Читать «Двое и война» онлайн - страница 166

Надежда Петровна Малыгина

А Коля Таранов все плачет, все оправдывается перед каждым:

— Я чувствую… ну прямо — чувствую… щас саданут… из автоматов или из пулеметов. Дернул его… за комбинезон: падайте, мол… товарищ подполковник. А он… видать, не успел… И Митя… не успел…

«Да, да, не успел, — думаю я. — Трудно было вытаскивать парабеллум раненой рукой. Все внимание сосредоточилось на этом, и он не успел…»

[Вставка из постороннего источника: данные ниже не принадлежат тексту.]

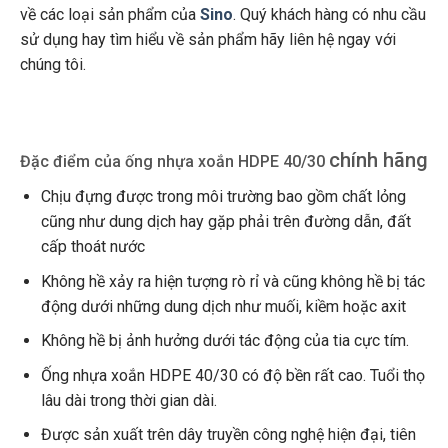
về các loại sản phẩm của
Sino
. Quý khách hàng có nhu cầu
sử dụng hay tìm hiểu về sản phẩm hãy liên hệ ngay với
chúng tôi.
chính hãng
Đặc điểm của ống nhựa xoắn HDPE 40/30
Chịu đựng được trong môi trường bao gồm chất lỏng
cũng như dung dịch hay gặp phải trên đường dẫn, đất
cấp thoát nước
Không hề xảy ra hiện tượng rò rỉ và cũng không hề bị tác
động dưới những dung dịch như muối, kiềm hoặc axit
Không hề bị ảnh hưởng dưới tác động của tia cực tím.
Ống nhựa xoắn HDPE 40/30 có độ bền rất cao. Tuổi thọ
lâu dài trong thời gian dài.
Được sản xuất trên dây truyền công nghệ hiện đại, tiên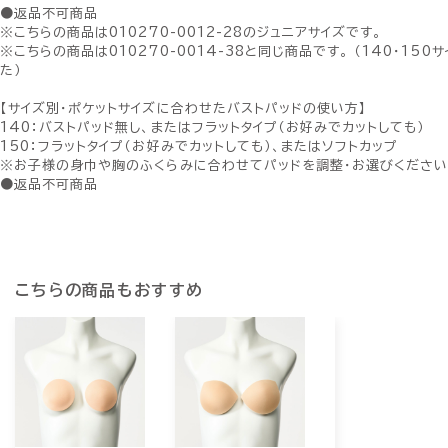
●返品不可商品
※こちらの商品は010270-0012-28のジュニアサイズです。
※こちらの商品は010270-0014-38と同じ商品です。 （140・15
た）
【サイズ別・ポケットサイズに合わせたバストパッドの使い方】
140：バストパッド無し、またはフラットタイプ（お好みでカットしても）
150：フラットタイプ（お好みでカットしても）、またはソフトカップ
※お子様の身巾や胸のふくらみに合わせてパッドを調整・お選びくださ
●返品不可商品
こちらの商品もおすすめ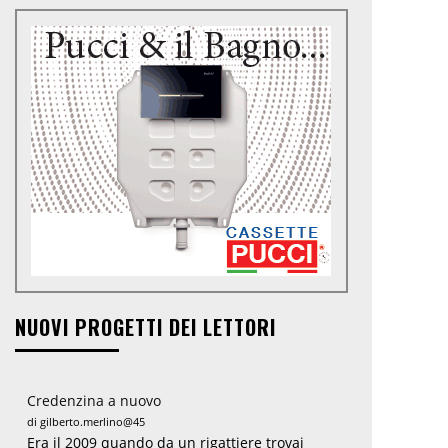
NUOVI PROGETTI DEI LETTORI
Credenzina a nuovo
di gilberto.merlino@45
Era il 2009 quando da un rigattiere trovai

У Коли тоже обгорели брови и волосы. Тронуто огнем лицо. Осколком рассечен носок сапога. Комбинезон, простреленный в нескольких местах, весь в пятнах крови — уже засохших и еще влажных. Надо перевязать Колю, но сил, чтобы подняться и сделать это, нет. «Истечет кровью!» — жестко, с упреком говорю я себе, а сама не двигаюсь с места. Взгляд тянется к тебе.

— Я дернул его… ложись, мол… А он… — глядя на меня глазами, полными слез, повторяет Коля. — Не успел… понимаешь? Если бы сразу… как я дернул…

Слушать Колины объяснения и плач тоже нет сил. Сейчас я крикну: «Замолчи!» А он подумает — не поверила, будто он дернул тебя, еще живого…

Словно прочитав мои мысли, старший лейтенант Жора Прокопьев обнимает Колю за плечи, зовет своего радиста:

— Костя, перевяжи-ка Таранова!

Твое лицо спокойно. Стираю струйки крови, вытекшей из углов рта, и мне кажется даже, что губы твои хранят обычную, едва уловимую улыбку.

Человек силен. Я люблю тебя, сильного, волевого, и горжусь тобой таким. Мысли спотыкаются: «Люблю…» Теперь надо говорить: «любила», «гордилась». Все — в прошедшем времени. Но ведь я и сейчас горжусь тобой! Горжусь — да. Любила, горжусь… Я любила тебя. Я горжусь тобой…

Все-таки хорошо, что ребята помогли тебе выбраться из танка и ты не сгорел в нем. Но было бы лучше, если бы ты успел. Сам… Хорошо, лучше… И это — когда тебя нет? Когда я не знаю, как мне жить и смогу ли я жить без тебя? Когда все, все рушится. Уже рухнуло…

Два потока мыслей. Один — внешне спокойный, но страшный, как река в разлив: тебя нет. Ты погиб… Другой — мелкий и бурный, как горная речка, стремительно несущая все, что попадет в ее воды. Это мелочь мыслей, связанных с твоей гибелью, но не связанных меж собой. Я вдруг думаю: а что делает в эти минуты дядя Корней? И Алешка? Они оба даже не подозревают… А у Шурика не стало отца… И все-таки хорошо, что ты не сгорел — я смогу приезжать к тебе на могилу. Смогу ли? Смогу ли я жить без тебя?.. Знаю, что смогу. Если, конечно, не погибну в боях.

И тут же изумляюсь: «Неужели смогу?.. И теперь в бою у меня не будет страха за тебя. А что это, хорошо или плохо?»

Я теперь часто ставлю себя в тупик такими вопросами.

Мысли текучи, сумбурны. Но все они об одном — о, том, что тебя нет. Смерть непостижима. Так было, когда я узнала о гибели Бати. Теперь нет вас обоих… Сколько людей, дорогих, родных, унесла война? На обочинах пройденных дорог, на площадях освобожденных и взятых у врага городов и сел остаются могилы товарищей, которых мы знали вернее и лучше, чем знают их близкие. А чем определить степень нашего с тобой родства? Сколько веков знали мы друг друга?